WHAT TO PRODUCE: Nothing is needed except the lines below that run from the one with "Let us assume that you wish to scale" through the one with "Now plot these", repeated exactly.

--- RECORDS FOR THIS TASK ---

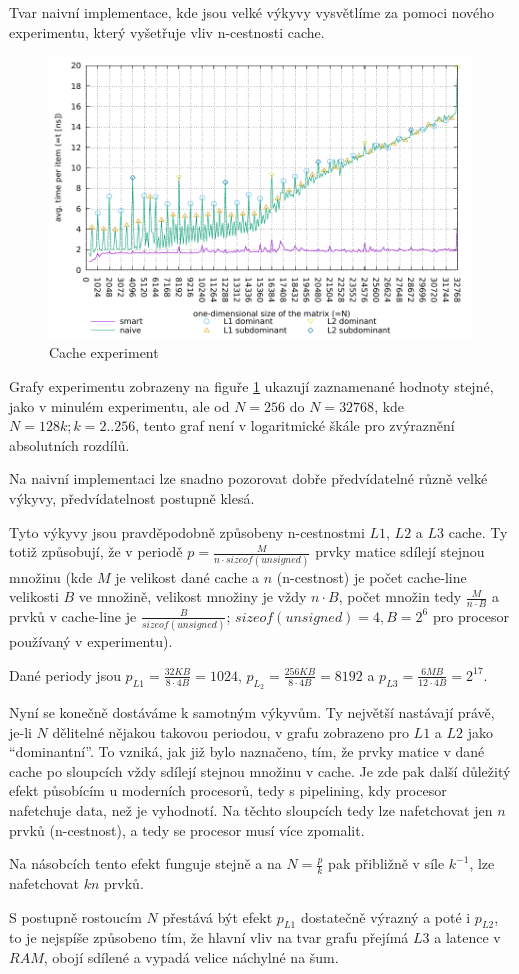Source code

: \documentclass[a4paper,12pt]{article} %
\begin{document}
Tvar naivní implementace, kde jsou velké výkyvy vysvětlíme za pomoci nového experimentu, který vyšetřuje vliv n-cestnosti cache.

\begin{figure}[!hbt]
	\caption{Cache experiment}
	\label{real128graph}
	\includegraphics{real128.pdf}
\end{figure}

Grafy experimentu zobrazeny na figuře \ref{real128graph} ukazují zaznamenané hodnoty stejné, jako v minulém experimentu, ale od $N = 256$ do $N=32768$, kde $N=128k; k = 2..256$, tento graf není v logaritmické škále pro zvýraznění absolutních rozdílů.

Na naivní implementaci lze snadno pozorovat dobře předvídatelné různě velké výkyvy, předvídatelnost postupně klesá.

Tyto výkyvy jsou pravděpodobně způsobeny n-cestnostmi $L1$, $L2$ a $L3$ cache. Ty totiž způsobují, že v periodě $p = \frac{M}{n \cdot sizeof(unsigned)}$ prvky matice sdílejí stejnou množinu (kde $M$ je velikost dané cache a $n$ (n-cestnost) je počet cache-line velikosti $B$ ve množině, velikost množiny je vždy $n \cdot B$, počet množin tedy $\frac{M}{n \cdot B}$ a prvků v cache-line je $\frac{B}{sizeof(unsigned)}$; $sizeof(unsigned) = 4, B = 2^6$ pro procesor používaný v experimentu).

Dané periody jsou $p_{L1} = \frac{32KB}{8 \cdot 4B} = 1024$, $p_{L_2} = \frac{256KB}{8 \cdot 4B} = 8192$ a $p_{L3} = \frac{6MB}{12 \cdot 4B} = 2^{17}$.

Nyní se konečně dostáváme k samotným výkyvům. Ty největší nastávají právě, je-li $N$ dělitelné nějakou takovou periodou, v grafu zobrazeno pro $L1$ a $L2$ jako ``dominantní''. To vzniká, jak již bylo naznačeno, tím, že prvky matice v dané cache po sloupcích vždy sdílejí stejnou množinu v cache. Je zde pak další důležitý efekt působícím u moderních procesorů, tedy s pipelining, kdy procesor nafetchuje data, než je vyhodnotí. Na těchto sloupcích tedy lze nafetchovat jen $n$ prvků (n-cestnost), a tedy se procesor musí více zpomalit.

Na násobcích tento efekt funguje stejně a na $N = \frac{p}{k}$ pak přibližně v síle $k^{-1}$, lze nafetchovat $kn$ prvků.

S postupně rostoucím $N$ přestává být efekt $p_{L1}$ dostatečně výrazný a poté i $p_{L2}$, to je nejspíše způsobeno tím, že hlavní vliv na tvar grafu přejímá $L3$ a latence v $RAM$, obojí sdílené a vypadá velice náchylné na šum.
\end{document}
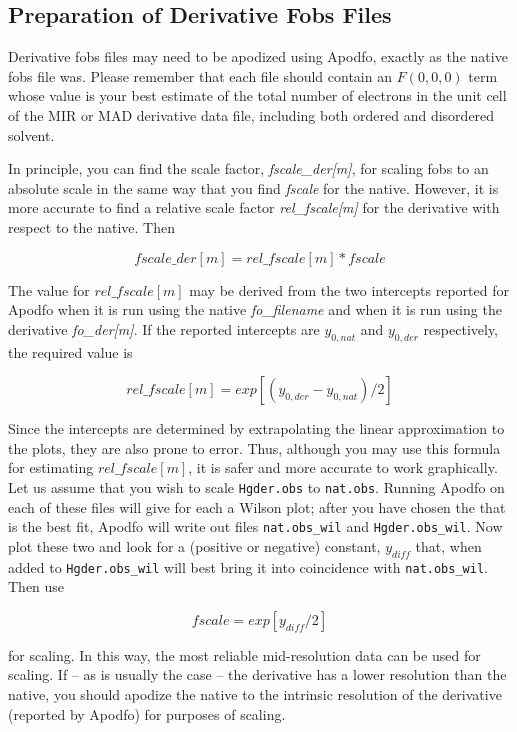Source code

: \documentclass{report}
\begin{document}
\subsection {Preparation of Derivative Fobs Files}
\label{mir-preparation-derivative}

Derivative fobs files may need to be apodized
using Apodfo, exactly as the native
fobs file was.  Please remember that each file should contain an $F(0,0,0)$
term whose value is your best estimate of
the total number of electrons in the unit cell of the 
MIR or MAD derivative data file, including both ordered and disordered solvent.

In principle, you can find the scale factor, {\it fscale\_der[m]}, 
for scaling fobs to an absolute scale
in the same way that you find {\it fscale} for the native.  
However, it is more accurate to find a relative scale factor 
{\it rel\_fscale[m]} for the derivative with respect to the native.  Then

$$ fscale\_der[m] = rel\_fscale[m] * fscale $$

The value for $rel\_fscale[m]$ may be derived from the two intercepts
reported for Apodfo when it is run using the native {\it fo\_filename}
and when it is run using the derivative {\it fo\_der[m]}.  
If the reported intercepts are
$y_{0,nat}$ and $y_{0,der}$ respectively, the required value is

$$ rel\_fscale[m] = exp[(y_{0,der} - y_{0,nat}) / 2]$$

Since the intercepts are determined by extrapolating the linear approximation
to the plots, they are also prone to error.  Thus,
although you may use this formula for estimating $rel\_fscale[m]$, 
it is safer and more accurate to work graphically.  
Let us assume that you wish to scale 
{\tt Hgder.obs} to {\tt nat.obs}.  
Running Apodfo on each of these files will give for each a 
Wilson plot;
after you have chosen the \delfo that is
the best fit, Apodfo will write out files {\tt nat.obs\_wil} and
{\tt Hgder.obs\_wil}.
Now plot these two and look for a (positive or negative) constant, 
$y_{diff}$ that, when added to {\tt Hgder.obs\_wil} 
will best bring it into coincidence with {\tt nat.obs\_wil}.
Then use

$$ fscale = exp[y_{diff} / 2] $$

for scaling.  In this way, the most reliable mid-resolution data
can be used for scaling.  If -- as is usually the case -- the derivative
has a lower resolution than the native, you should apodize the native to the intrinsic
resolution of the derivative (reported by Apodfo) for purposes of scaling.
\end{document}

---
--- RECORDS FOR THIS TASK ---

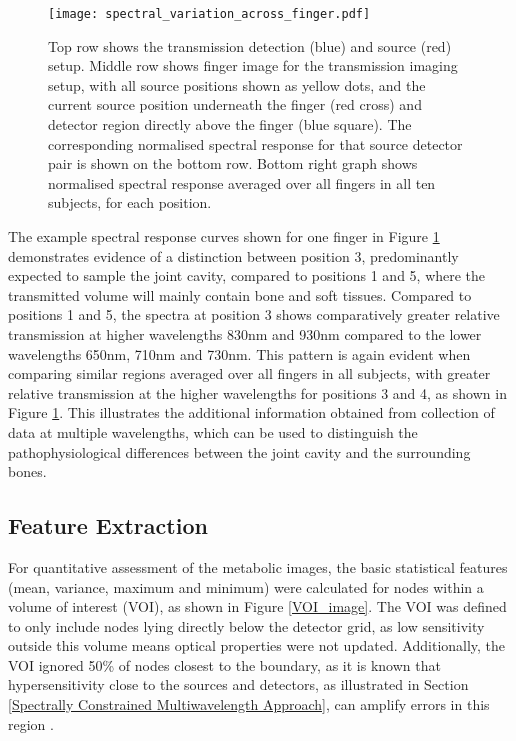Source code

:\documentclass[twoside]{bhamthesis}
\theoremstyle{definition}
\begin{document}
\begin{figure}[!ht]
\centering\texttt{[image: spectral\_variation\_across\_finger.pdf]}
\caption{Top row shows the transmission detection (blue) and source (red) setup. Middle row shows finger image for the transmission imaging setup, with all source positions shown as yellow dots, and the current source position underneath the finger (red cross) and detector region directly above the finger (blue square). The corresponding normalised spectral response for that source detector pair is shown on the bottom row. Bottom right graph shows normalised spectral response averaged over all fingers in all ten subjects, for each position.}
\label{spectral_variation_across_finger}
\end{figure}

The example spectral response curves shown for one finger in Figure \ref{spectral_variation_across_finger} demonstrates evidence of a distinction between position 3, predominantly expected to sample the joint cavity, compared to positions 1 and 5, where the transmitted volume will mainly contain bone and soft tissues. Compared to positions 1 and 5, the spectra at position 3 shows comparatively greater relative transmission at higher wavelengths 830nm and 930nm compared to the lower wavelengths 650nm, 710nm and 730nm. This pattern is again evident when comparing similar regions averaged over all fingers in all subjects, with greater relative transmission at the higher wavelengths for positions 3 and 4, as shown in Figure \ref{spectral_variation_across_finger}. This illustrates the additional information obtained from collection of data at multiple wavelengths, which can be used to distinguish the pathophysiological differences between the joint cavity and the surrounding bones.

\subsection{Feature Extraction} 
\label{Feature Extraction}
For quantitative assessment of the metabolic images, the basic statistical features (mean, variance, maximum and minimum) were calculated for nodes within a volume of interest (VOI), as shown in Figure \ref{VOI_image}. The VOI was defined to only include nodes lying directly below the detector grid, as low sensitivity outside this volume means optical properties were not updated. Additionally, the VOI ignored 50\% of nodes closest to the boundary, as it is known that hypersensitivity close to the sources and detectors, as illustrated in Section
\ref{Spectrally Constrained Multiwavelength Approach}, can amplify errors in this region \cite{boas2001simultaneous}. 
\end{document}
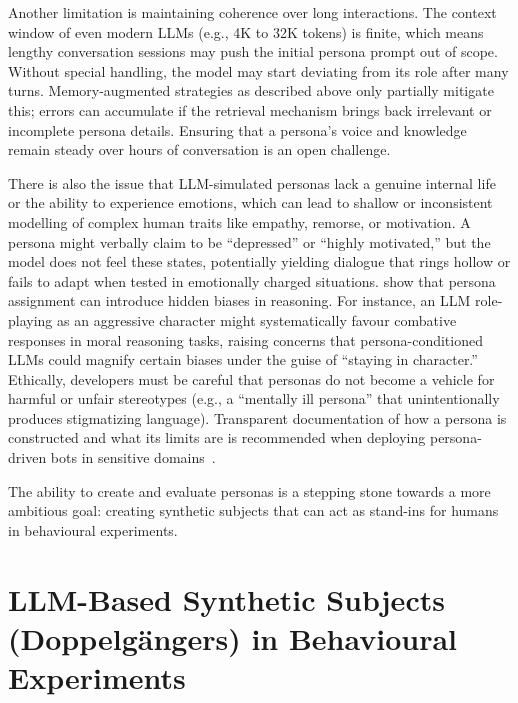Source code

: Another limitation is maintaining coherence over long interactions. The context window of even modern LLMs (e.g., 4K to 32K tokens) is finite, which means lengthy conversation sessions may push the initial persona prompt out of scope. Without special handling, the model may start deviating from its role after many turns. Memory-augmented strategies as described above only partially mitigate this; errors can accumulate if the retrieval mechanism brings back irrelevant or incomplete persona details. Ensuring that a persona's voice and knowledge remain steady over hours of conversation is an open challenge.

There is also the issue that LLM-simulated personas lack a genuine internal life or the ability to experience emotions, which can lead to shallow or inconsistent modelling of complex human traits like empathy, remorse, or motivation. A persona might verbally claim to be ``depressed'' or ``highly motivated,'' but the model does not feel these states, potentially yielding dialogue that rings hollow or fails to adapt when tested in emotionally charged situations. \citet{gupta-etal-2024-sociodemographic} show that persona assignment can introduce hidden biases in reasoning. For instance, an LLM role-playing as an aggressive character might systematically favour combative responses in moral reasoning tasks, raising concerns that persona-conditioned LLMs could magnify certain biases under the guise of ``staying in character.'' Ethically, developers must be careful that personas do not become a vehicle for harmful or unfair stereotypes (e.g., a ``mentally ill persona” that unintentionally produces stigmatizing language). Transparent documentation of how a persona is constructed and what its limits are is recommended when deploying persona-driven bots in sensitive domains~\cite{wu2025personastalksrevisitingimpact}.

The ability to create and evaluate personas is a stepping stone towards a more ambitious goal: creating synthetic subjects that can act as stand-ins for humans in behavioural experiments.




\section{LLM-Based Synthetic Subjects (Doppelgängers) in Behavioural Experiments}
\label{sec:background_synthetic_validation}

---
--- RECORDS FOR THIS TASK ---

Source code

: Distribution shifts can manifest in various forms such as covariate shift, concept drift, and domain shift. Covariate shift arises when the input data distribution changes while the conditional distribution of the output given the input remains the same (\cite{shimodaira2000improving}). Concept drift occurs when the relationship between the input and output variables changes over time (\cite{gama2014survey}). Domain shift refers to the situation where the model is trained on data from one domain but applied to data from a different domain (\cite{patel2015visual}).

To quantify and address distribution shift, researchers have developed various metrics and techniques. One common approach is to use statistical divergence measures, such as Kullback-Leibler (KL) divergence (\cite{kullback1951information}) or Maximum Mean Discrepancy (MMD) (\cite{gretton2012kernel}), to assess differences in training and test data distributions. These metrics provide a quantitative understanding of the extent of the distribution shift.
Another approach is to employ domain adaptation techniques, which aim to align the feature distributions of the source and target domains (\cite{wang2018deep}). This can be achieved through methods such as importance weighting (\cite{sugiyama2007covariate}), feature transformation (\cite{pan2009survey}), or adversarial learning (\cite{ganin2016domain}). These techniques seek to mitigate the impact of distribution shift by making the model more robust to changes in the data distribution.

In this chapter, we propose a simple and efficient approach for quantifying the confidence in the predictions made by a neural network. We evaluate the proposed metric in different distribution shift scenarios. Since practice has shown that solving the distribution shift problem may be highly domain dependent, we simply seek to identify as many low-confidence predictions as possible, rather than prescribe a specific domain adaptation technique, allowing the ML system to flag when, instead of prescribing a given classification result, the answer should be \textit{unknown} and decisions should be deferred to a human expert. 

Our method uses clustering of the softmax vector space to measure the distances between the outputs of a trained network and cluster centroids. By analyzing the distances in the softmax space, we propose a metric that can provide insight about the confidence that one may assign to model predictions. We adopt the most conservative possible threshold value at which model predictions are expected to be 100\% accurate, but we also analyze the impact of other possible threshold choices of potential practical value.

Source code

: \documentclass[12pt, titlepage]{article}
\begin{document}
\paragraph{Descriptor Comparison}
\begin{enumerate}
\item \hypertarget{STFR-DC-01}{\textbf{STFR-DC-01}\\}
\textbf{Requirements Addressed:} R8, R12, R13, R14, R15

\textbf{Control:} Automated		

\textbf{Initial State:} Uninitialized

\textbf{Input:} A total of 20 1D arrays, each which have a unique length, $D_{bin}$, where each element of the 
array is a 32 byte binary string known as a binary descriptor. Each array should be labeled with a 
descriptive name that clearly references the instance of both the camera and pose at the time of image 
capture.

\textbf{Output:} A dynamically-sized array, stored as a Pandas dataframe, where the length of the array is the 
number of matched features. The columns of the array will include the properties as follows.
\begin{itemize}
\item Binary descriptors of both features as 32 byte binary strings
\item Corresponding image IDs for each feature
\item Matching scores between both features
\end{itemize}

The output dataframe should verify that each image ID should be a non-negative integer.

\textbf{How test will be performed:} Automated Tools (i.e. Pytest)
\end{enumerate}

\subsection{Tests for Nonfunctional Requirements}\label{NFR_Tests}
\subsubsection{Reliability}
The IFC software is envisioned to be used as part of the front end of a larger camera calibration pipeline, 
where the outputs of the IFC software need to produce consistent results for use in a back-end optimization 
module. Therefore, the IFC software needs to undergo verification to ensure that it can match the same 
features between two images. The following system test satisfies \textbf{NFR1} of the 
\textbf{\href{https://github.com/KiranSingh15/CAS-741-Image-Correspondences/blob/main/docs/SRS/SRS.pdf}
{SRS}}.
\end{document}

---

OUTPUT FOR THIS TASK:
Let us assume that you wish to scale 
{\tt Hgder.obs} to {\tt nat.obs}.  
Running Apodfo on each of these files will give for each a 
Wilson plot;
after you have chosen the \delfo that is
the best fit, Apodfo will write out files {\tt nat.obs\_wil} and
{\tt Hgder.obs\_wil}.
Now plot these two and look for a (positive or negative) constant, 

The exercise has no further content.